And so a princess got married in a way that was apparently very private, yet curiously public. Guest-wise, we had a Geldof girl in a muumuu, Cara Delevingne in drag, and Kate Moss as the ghost of benders past. But, best of all was the bride's mother – gawky, gurning, gloriously herself – the artist forever known as Fergie in full Ferginian force.
And, lo, the nation spoke with one voice and it said: "Oh, Fergs, how we do adore thee," with even her former father-in-law prepared to be in the same room. For many of us, the emphasis was less on the nation's princess bride than on her mother, Queen Fergiana of York. It was her day; if only because it was one royal occasion at which she was actually at the heart.
One felt for her from the moment she banged her head while exiting the car. True to form, Fergs immediately raced over to press flesh with onlookers. Colleagues on the ground in Windsor tell me that there was a lot of love for her in the crowd, with much "ahhing" over her evident jitters and bursting maternal pride.
The duchess's outfit was spot on: green, her power colour, on-theme for both the bridesmaids' sashes and that fabulous emerald tiara sported by her daughter. She was clutching the bag her own mother carried to her wedding, while her winged straw hat was immediately satirised as a golden snitch from Harry Potter's quidditch game, providing just what we need from York millinery – memes.
It was a classic Ferginian move to sport a hat and frock whose colours failed to quite match. Still, never mind. She was there. She got to stand on the steps with the others. And no one mentioned toe-sucking.
Well might she seem nervous, poor lamb. Not only has she been persona non grata among the Windsor posse following her various faux pas over the years, she now had to walk down the aisle in front of a packed congregation. She was supported in this by Princess Beatrice, reflecting the two sisters' closeness to their mother which is such that they nickname themselves 'the tripod'.

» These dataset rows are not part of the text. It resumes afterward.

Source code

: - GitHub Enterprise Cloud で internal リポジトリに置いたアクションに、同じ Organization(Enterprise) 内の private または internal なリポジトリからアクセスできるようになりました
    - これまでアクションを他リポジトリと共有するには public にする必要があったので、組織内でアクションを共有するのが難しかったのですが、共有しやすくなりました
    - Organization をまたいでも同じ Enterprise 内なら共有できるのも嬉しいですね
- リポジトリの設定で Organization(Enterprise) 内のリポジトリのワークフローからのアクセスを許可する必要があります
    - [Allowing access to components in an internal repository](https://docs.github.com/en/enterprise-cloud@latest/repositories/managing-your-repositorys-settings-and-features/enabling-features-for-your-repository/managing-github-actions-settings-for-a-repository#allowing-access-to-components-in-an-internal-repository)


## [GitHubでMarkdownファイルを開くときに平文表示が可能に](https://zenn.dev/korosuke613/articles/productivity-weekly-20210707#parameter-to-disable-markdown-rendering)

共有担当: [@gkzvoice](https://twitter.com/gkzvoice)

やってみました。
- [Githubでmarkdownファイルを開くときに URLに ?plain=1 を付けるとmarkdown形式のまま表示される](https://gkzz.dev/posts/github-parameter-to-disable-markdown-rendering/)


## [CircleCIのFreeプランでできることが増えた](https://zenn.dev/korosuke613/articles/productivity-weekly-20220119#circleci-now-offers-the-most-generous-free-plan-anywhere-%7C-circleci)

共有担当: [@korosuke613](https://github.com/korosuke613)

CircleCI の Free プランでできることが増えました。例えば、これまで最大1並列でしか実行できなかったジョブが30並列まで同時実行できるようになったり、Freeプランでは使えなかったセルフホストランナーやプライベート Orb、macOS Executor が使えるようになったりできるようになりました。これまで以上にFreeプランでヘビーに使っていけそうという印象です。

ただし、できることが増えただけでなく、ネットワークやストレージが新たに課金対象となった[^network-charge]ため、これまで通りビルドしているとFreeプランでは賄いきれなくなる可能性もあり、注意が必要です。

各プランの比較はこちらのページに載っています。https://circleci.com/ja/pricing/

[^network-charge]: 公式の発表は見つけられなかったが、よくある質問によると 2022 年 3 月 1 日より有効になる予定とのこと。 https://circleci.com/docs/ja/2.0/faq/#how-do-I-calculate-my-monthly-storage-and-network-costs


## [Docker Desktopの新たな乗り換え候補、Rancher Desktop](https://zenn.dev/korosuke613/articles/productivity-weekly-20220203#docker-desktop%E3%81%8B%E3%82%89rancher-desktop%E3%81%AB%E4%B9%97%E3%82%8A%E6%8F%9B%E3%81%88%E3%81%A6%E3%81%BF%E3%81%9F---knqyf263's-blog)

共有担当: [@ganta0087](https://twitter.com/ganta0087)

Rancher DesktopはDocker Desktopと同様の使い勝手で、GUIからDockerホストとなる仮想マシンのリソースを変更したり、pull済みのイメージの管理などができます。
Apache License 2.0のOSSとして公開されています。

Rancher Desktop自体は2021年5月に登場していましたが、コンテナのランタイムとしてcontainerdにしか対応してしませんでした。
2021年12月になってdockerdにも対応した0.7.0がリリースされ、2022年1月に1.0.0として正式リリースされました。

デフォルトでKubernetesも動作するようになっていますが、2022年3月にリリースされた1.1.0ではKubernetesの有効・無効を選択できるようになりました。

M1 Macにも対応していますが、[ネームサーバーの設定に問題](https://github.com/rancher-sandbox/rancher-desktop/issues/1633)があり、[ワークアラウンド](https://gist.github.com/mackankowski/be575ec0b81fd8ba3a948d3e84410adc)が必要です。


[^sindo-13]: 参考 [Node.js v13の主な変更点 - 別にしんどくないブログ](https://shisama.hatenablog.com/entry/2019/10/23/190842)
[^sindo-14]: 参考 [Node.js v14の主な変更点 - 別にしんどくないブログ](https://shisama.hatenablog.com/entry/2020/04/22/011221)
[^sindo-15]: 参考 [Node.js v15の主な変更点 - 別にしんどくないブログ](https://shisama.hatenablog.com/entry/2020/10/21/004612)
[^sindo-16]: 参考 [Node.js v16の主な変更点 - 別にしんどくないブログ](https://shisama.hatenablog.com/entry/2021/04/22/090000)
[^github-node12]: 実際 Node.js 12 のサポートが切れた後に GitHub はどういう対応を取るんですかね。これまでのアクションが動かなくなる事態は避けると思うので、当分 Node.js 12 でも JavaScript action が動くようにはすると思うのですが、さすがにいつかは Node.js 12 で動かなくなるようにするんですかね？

After this long march before the great and the good, the duchess sank into her seat, broke into a cartoon-style, puffed-out-cheeks sigh, then regaled us with a series of comedy "gah" faces, while executing tremulous little waves.
Doubtless, her nerves were exacerbated by the presence of Prince Philip, who has declined to share space with his former daughter-in-law for the past 20 years, in the wake of the Yorks' divorce, and the notorious scandals that preceded it. Plus sundry other occasions in which Fergie has found herself in the dog house.
It had been reported that he would wake up and see whether he felt up to attending, which is perfectly acceptable behaviour aged 97. However, given Her Majesty's adoration of the York girls, he did make it on the day, seated diagonally behind our luckless heroine, putting them on the same side for perhaps the first time ever. Prince Charles was nearer still. Will this prove the diplomatic thawing that the duchess desperately wishes for?
Those of us who number among her fans will hope as much. Weddings are an emotional moment for any parent; not least one who has been out in the cold for over two decades, despite her unusually warm relations with her children's father.
Were there memories of her own nuptials back in the mid-Eighties, when she was clean-slated, popular; her larkiness the great antidote to her friend dour Di? Back then it was she who was described as a "breath of fresh air". And it's true that Fergie did the emotional literacy thing long before it became the cause of the younger royals.
The brilliant Channel 4 satire, The Windsors, has made Fergie a cult figure: forever turning up fresh from some new misadventure, saluting her daughters with a fabulously throaty: "Hullo, girls". Today's appearance deserves an episode of its own.